Studies show that one of the greatest fears people struggle with is public speaking. I can relate, as stage fright has been a mountain that God has called me to climb. Countless times I have stood in the wings with cold clammy hands and debilitating anxiety, silently whispering to God, “I just can’t do this!” Yet, over the years I have walked to the microphone (kicking and screaming), despite my fears. As the saying goes, I have
“done it afraid,” and God has always shown up.
Though the struggles are not the same today, I am still challenged with elements of fear when called to do something that is unfamiliar. It is so much easier to hide behind my writing or a studio microphone than to face an audience. What has compelled me to get out of my comfort zone is knowing that God has not given us a spirit of fear, but of power and of love and of a sound mind (II Timothy 1:7).

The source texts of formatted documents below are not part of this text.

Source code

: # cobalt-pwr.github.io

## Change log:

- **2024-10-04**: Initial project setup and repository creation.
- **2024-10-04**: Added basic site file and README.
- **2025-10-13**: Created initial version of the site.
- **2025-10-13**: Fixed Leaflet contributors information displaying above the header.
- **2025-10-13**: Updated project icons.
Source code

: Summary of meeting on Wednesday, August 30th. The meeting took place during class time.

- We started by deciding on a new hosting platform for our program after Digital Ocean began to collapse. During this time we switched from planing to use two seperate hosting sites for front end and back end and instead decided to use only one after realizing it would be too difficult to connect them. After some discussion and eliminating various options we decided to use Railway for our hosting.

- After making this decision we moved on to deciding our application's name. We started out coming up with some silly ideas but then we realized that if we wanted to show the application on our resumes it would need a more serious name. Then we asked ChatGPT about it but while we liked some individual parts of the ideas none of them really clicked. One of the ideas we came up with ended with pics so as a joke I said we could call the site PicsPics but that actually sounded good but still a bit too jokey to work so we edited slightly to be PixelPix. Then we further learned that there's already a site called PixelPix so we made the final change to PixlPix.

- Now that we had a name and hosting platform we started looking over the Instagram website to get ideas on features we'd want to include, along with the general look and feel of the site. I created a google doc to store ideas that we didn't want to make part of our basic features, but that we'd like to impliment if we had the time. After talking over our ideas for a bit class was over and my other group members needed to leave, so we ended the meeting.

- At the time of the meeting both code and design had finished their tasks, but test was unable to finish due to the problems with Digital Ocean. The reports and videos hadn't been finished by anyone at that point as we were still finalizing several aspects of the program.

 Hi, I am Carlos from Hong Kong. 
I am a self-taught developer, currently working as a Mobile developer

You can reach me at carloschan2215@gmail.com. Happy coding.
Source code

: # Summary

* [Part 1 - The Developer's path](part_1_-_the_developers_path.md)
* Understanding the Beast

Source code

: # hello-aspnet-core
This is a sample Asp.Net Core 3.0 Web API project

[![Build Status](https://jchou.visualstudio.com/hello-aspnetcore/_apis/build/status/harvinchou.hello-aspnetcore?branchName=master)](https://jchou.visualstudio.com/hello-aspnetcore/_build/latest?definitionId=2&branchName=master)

If fear is not of God, then I want no part of it, nor do I want to be in its grasp.
Yet even now, when I am called to share with others, my tongue sometimes becomes tied, just like the king’s. As soon as I begin to over-think the process or remember criticisms, the “um’s” and the “so’s” come fumbling out, and I find myself less willing to speak than
ever before. What compels me to continue is knowing that if I dwell in my mistakes,
like the king did, I will miss all the opportunities God has set before me to speak on His behalf.
As we know, the enemy is resourceful in calling failures to our attention. He did not earn the title of “accuser” for nothing. He is faithful in his efforts to convince us that we
are inadequate or ineffective. By allowing Him any authority at all, He can impede our
confidence and thus tie our tongues.
After many years in ministry, I have learned that perfection is a standard I cannot attain
and thus not everyone is going to like what I say, sing, how I sound, or what I write. I
can accept this. What I cannot accept is leaving this life knowing that I gave up. As Thoreau said so perfectly, “Most men lead lives of quiet desperation and go to the grave with the song still in them.” For me, this quote stirs a deep conviction to live fully and with the utmost of passion. The king focused intently on his failures, but Scripture tells me that I can do all things through Christ who strengthens me. It tells me when I am weak, He is strong, and it tells me that I have been SAVED to PROCLAIM Him! Therefore, how can
I sit and be bound by fear and insecurity?
Much of what drives my fear, to be quite honest, is my own pride. Pride does not want me to be a loser, a failure, disliked, or inadequate. Pride does not want me to learn from my mistakes; instead, it is mortified that I made them at all. If I do not try, there is no risk
of failure or embarrassment. This is the reason, I believe, most of us are terrified of public speaking. We are concerned with what people think. Thus, many sit silent going to their graves with a song (or a speech) still in them. As I come to better understand WHOSE I AM and WHO sends me, I can be confident in the knowledge that God’s strength will see me through any divine appointment.